You lead the Senate antitrust subcommittee. What’s the most important thing the Senate could do in the near term to address the problems of consolidation that you outline in the book?
Well, that would be beefing up the agencies [the Federal Trade Commission and the Department of Justice’s antitrust division]. They’re a shadow of their former selves, from where they were under Ronald Reagan even, and he was not a fan of doing a lot within antitrust. And passing [Republican] Senator Chuck Grassley’s and my bill to change the fee structure for mega-mergers would put $130 million into agencies that they could use to hire lawyers and the like.

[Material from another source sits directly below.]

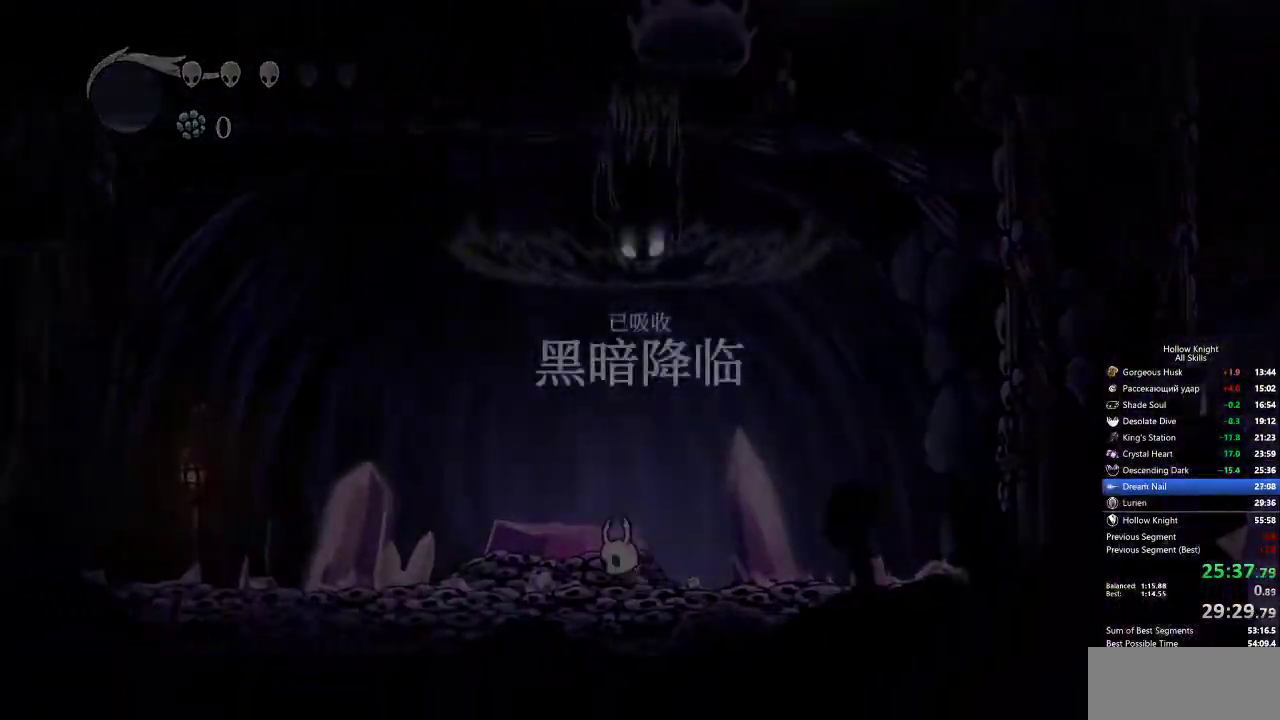
{"keys": ["cdash"], "events": [[150, "cdash", "down"], [200, "left", "up"]]}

You just can’t take on the biggest company in the world has ever known with duct tape and Band-Aids.There’s been big movement to try to get this done, it’s actually on the agenda of the Senate judiciary committee right now.
And there’s all the bills we should enact to help news organizations so they can negotiate better, that’s kind of the issue we saw in Australia, that’s the bill [the Journalism Competition and Preservation Act] I have with [Republican] Senator [John] Kennedy. And there’s my major bill [the Competition and Antitrust Law Enforcement Reform Act] to look at exclusionary conduct and update the laws. And that’s what we should do next. Even if we break it into pieces—you know I don’t have a monopoly on good ideas—[laughs] that was a monopoly joke. And so, we can divide and conquer basically.
Do you have the Republican votes for those measures?
I believe I have the Republican votes for the Klobuchar/Grassley bill, yes. And I believe that—if push comes to shove and there was a vote—we would have the votes for newspaper negotiations. As per my bill, you know, I’m still pushing people but I think for pieces of it I definitely would.
Antitrust was not a big part of President Biden’s campaign, but he has tapped critics of Big Tech for important antitrust roles. Have you talked to the Biden administration about this issue? Does it seem like they get it?
Yes, yeah, I would say that they do. And I think that was exemplified by the fact that they put in someone as out-of-the-box thinker as Tim Wu in the White House and Lina Khan nominated for the FTC. I think they get we have a major monopoly problem and I especially think they understand the issues with tech.